Notre civilisation est en danger. Qu'est-ce qui aujourd'hui nous menace ?

La bonté, la tendresse, la sincérité ou l'amour sont considérés comme inefficaces. Inutiles. « Ne faites rien », nous dit-on. Entrez dans le troupeau de ceux qui ont renoncé. N'aspirez plus à rien.

La maladie contre laquelle la chevalerie doit aujourd'hui s'engager est cette dictature de l'utilité dont le slogan est : « Débarrassez-vous de tout ce qui dans votre vie ne sert à rien et vous fait perdre du temps », c'est-à-dire aussi bien l'amour, l'amitié, le geste gratuit, le soin aux malades que la pensée…

page(s) 13
• La parole de Chögyam Trungpa

[L]a parole de Chögyam Trungpa […] détruit toutes nos idées reçues sur ce qu'est le spirituel.

Elle détruit l'idée que le sacré constituerait un ordre supérieur au profane : la sainteté se déploie partout, même dans les actes les plus quotidiens et les plus simples.

Elle détruit notre souci de distinguer le spirituel, l'art et la politique : on ne peut gagner l'un sans les deux autres.

Elle détruit l'idée que le fait d'appartenir à une religion puisse nous donner un sentiment de supériorité, attitude qui relève du matérialisme spirituel et trahit l'emprise de l'ego.

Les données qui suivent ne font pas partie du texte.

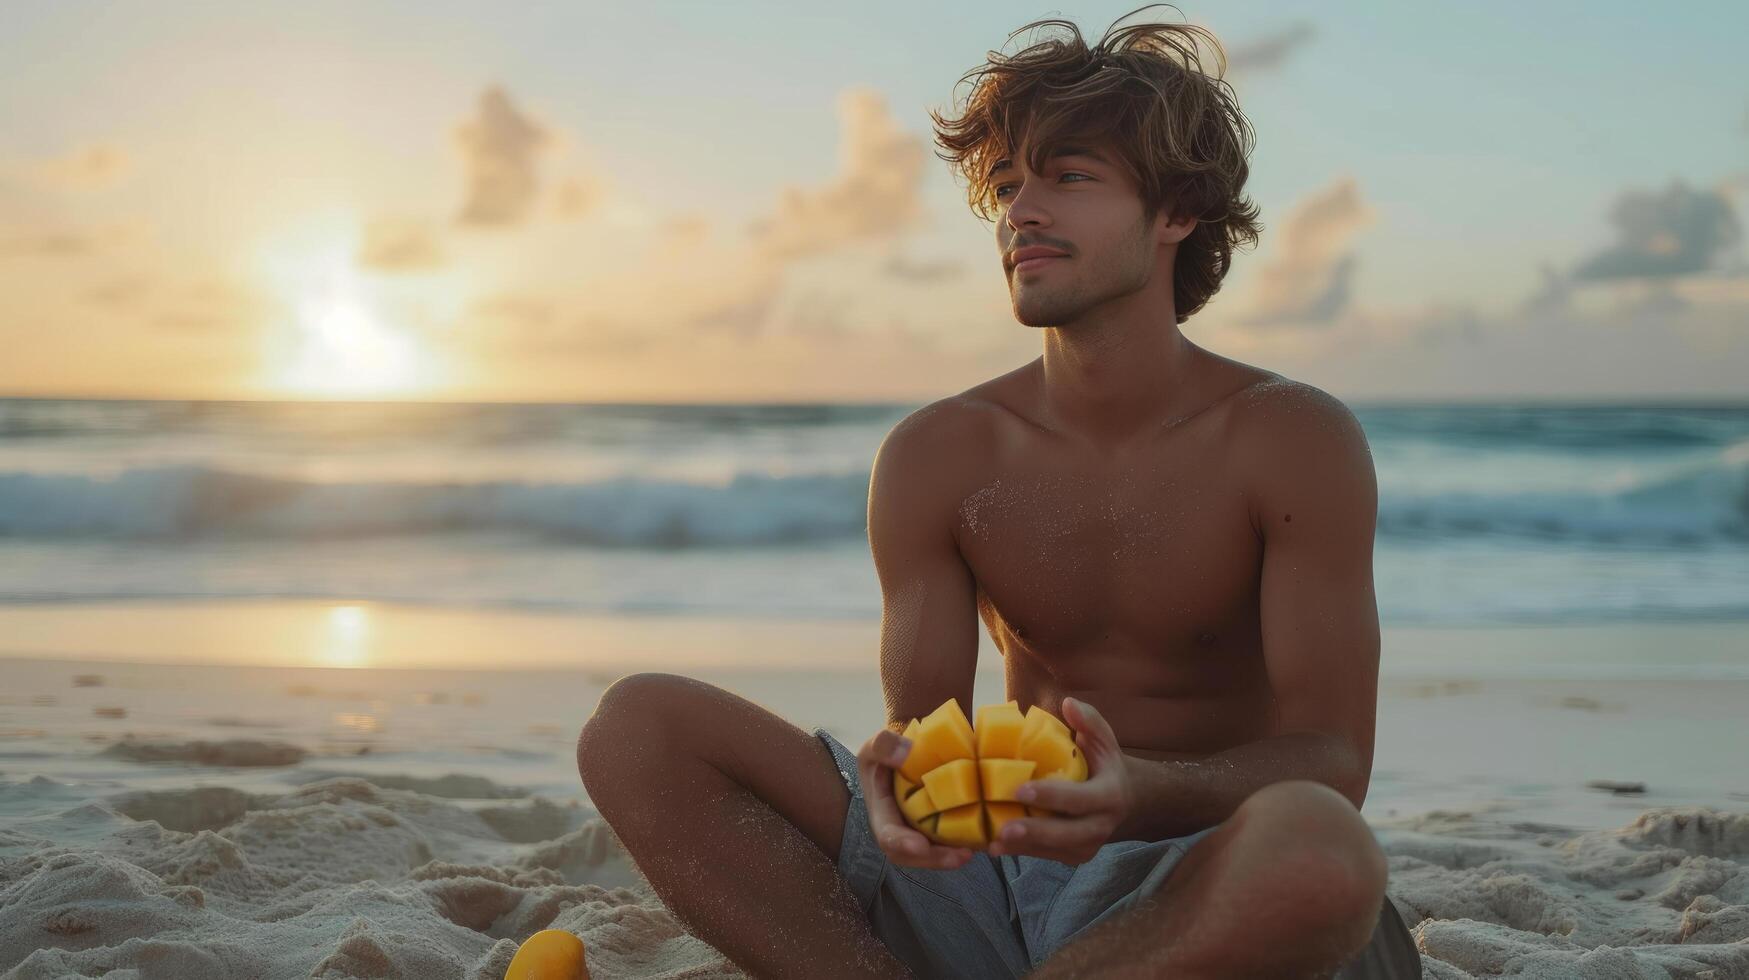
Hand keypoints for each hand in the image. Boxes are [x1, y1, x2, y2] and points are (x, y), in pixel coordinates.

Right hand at [856, 727, 975, 870]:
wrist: (901, 757)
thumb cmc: (886, 753)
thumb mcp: (877, 745)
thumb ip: (884, 746)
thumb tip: (905, 753)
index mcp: (882, 814)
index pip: (888, 836)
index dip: (902, 844)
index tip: (919, 846)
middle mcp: (901, 830)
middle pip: (914, 855)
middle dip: (937, 859)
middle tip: (962, 855)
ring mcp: (920, 831)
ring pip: (935, 853)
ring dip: (955, 856)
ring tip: (977, 849)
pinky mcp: (938, 827)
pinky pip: (950, 841)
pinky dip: (966, 842)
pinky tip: (986, 838)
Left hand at [988, 697, 1132, 865]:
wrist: (1127, 801)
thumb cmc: (1106, 764)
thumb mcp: (1104, 740)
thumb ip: (1089, 721)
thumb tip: (1068, 704)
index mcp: (1109, 796)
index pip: (1080, 799)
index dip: (1051, 796)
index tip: (1021, 790)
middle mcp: (1101, 825)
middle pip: (1068, 834)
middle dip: (1036, 832)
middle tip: (1005, 828)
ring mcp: (1088, 845)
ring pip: (1055, 850)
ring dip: (1023, 848)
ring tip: (993, 843)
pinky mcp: (1075, 856)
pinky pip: (1047, 856)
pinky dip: (1021, 852)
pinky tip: (994, 846)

Elle détruit la mièvrerie spirituelle faite de bons sentiments et de conseils naïfs : elle nous invite à penser plus rigoureusement, à pratiquer plus intensément, à nous ouvrir pour de bon.

Elle détruit toute forme de moralisme : le bouddhisme invite à sauter dans le feu du ciel, nullement à nous infantiliser en nous disant ce que nous devrions faire.

Elle détruit enfin la croyance qu'une discipline spirituelle comme la méditation vise à nous donner une sécurité : elle apprend au contraire à habiter joyeusement l'incertitude, à demeurer dans la brèche de l'inhabituel. Là réside la sainteté.